Analysis on Energy Efficiency of RIS-Assisted Multiuser Downlink Near-Field Communications
Wei Wang, Xiaoyu Ou, Zhihan Ren, Waqas Bin Abbas, Shuping Dang, Angela Doufexi, Mark A. Beach
TL;DR
This work addresses energy-efficiency optimization in RIS-assisted multiuser downlink near-field communications under practical hardware constraints. It develops a nested optimization framework combining an outer integer-PSO search over discrete RIS phase configurations with an inner Dinkelbach-IQT-based power allocation, all under realistic power models for PIN diodes, varactor diodes, and RF switches. The approach demonstrates significant EE gains and reveals how RIS size, resolution, and reconfiguration method interact to affect SE and total power; it identifies architectures that maximize EE for indoor near-field deployments.

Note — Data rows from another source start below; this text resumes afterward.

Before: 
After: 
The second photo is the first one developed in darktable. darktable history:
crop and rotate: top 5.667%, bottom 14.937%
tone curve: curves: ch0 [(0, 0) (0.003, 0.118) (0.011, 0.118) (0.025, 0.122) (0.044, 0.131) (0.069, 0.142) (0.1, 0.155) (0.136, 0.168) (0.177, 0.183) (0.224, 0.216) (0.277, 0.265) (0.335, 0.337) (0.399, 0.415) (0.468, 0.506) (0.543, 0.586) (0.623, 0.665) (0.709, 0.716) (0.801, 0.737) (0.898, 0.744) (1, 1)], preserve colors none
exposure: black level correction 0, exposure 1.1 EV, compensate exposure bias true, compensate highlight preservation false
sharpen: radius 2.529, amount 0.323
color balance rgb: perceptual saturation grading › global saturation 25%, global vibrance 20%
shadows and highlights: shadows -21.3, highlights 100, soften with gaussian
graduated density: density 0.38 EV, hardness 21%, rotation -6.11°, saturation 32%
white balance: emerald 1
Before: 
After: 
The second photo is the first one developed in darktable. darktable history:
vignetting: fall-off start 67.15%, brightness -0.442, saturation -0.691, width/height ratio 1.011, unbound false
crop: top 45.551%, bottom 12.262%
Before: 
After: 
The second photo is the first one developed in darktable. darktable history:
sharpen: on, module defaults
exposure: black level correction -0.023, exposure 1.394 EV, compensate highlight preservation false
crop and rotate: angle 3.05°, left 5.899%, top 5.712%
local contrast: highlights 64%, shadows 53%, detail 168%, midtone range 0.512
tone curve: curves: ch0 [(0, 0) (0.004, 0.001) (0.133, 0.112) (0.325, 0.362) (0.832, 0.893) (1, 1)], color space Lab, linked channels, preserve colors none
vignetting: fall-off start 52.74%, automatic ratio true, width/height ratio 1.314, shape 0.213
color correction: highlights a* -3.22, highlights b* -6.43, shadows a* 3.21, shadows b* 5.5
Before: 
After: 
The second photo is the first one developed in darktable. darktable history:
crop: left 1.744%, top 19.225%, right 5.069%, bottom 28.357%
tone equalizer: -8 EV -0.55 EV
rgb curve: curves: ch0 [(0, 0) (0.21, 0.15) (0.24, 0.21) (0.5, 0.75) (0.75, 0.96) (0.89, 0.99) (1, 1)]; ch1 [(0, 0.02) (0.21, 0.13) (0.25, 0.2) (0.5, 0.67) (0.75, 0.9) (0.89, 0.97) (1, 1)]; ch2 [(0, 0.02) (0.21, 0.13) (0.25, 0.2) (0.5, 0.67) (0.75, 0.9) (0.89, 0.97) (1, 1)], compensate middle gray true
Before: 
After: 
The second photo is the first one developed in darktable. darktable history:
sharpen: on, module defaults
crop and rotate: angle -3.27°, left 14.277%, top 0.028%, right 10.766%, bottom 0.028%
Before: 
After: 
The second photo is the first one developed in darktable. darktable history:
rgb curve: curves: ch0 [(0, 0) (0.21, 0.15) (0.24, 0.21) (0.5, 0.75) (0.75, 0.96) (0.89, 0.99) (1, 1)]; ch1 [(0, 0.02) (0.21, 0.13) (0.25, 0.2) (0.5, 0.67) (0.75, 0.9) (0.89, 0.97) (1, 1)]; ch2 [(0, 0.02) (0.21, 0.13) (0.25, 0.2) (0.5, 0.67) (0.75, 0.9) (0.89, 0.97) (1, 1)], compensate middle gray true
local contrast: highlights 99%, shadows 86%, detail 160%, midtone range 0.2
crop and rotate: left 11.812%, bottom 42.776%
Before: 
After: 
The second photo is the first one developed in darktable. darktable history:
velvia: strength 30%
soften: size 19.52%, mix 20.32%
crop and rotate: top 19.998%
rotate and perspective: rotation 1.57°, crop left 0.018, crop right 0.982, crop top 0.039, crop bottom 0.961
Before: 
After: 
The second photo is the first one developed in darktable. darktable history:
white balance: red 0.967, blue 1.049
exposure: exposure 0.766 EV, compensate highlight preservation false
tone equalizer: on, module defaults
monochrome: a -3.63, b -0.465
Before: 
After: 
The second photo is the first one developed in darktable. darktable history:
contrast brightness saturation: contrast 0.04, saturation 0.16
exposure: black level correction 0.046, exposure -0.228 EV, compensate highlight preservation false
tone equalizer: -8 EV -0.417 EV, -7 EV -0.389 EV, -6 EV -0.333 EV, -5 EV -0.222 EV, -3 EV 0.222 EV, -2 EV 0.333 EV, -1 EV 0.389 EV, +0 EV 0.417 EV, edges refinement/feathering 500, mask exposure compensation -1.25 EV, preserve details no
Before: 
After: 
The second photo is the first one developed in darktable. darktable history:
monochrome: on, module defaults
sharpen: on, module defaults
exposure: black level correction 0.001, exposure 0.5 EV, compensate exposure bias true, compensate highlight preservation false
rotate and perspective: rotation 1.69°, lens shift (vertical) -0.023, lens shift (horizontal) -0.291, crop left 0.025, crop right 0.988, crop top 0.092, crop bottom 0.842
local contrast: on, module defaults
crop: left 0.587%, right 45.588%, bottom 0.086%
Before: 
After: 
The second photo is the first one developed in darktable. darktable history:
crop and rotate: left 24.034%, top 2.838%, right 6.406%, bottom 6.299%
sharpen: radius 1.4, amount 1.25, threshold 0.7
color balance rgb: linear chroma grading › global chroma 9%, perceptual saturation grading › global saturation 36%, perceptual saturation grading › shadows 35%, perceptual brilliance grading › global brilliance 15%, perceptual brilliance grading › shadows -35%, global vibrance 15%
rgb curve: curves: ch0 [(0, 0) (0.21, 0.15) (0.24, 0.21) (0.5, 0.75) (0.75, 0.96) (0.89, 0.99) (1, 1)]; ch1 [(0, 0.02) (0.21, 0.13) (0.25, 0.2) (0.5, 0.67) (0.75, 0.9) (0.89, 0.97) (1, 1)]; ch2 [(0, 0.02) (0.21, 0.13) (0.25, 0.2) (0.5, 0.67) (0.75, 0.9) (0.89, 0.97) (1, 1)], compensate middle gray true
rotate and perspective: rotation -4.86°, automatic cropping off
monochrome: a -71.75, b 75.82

The findings offer practical design guidelines for energy-efficient RIS-enabled networks in 6G-era indoor scenarios, highlighting when discrete-phase RISs outperform continuous-phase alternatives under real-world power considerations.
Abstract
In this paper, we focus on the energy efficiency (EE) optimization and analysis of reconfigurable intelligent surface (RIS)-assisted multiuser downlink near-field communications. Specifically, we conduct a comprehensive study on several key factors affecting EE performance, including the number of RIS elements, the types of reconfigurable elements, reconfiguration resolutions, and the maximum transmit power. To accurately capture the power characteristics of RISs, we adopt more practical power consumption models for three commonly used reconfigurable elements in RISs: PIN diodes, varactor diodes, and radio frequency (RF) switches. These different elements may result in RIS systems exhibiting significantly different energy efficiencies (EEs), even when their spectral efficiencies (SEs) are similar. Considering discrete phases implemented at most RISs in practice, which makes their optimization NP-hard, we develop a nested alternating optimization framework to maximize EE, consisting of an outer integer-based optimization for discrete RIS phase reconfigurations and a nested non-convex optimization for continuous transmit power allocation within each iteration. Extensive comparisons with multiple benchmark schemes validate the effectiveness and efficiency of the proposed framework. Furthermore, based on the proposed optimization method, we analyze the EE performance of RISs across different key factors and identify the optimal RIS architecture yielding the highest EE.